**EXERCISE REQUIREMENTS:** Retype the entries below word for word, from the line containing "Which category has" through the end of the entries, including both ends. Leave the pictures out.

-=-=-

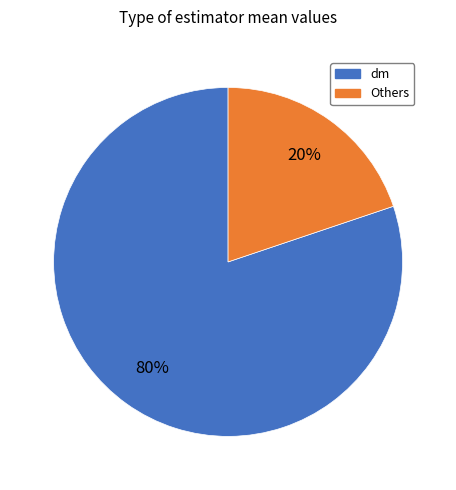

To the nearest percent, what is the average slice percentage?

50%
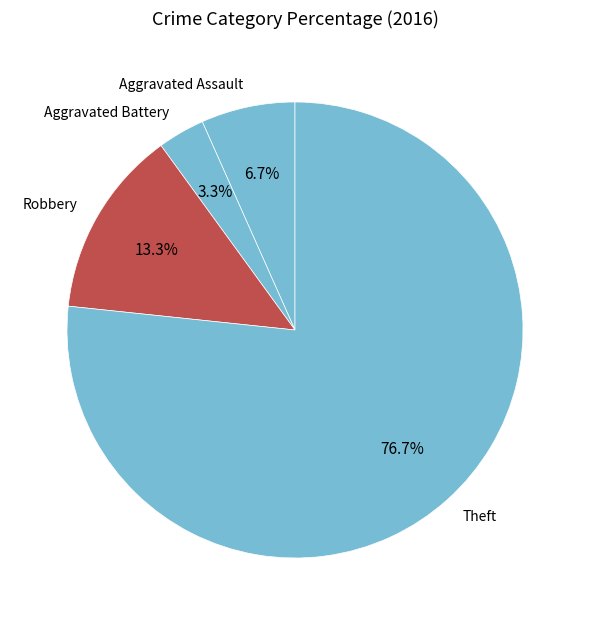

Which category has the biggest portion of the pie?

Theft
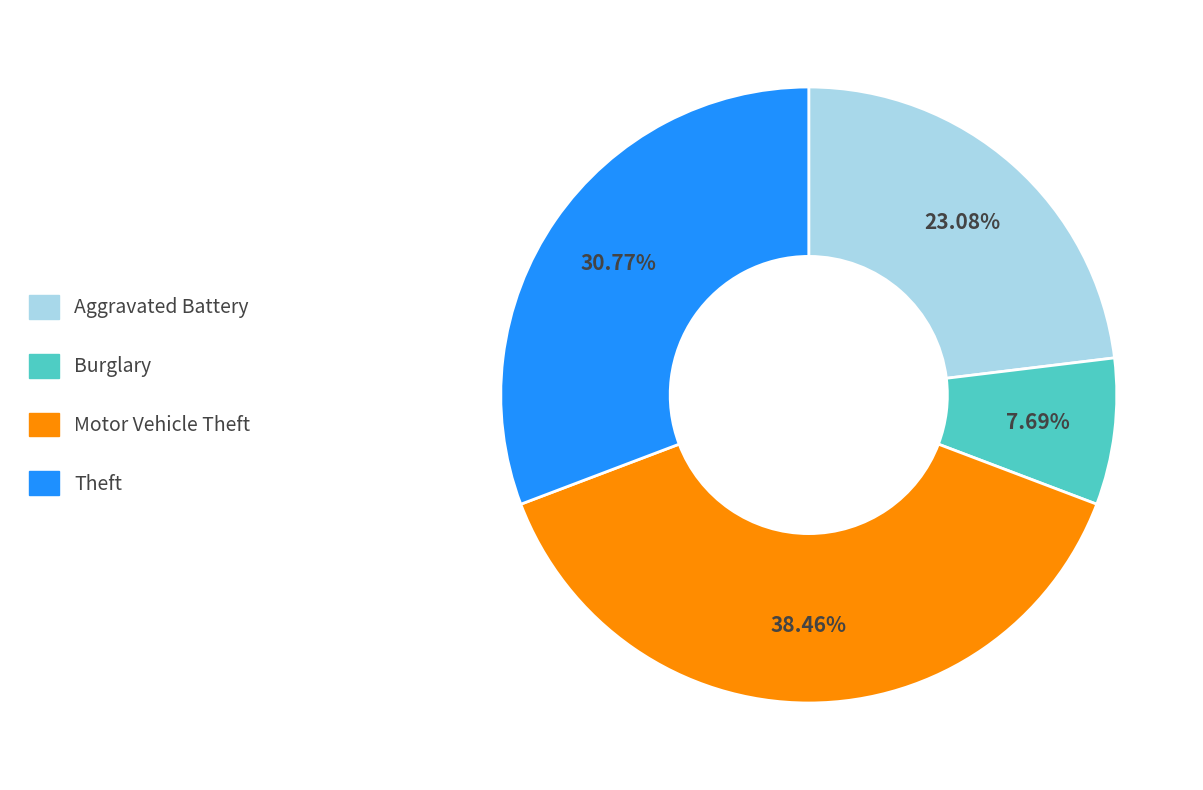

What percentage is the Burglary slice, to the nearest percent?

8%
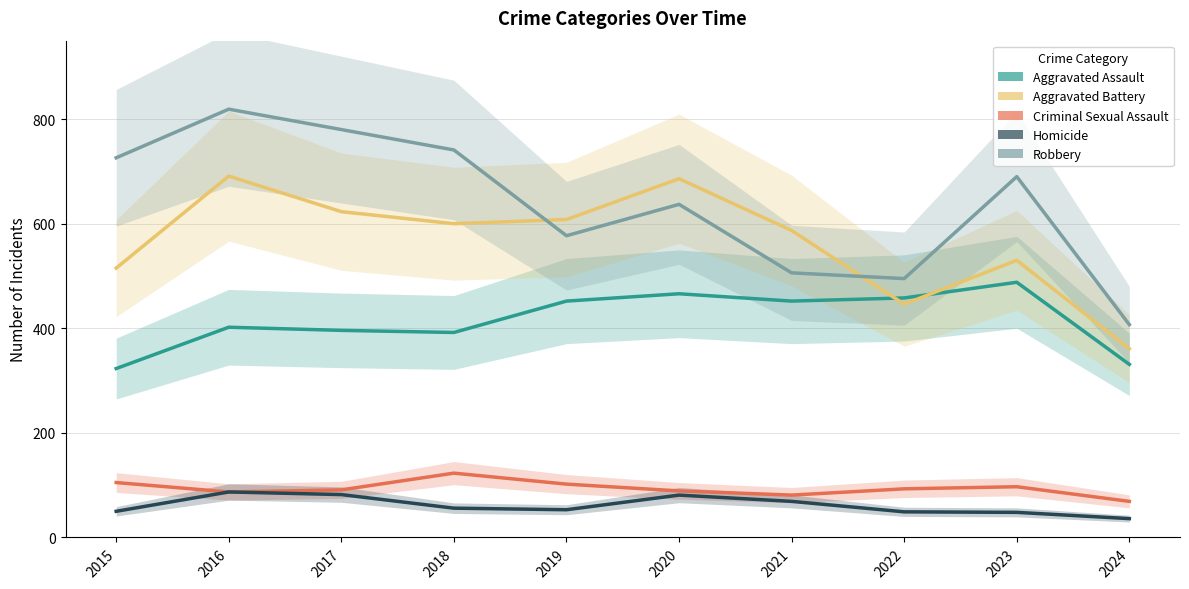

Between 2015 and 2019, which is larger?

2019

-=-=-

**WRITTEN ANSWER:**
Which category has the biggest portion of the pie?

Theft

What percentage is the Burglary slice, to the nearest percent?

8%

Between 2015 and 2019, which is larger?

2019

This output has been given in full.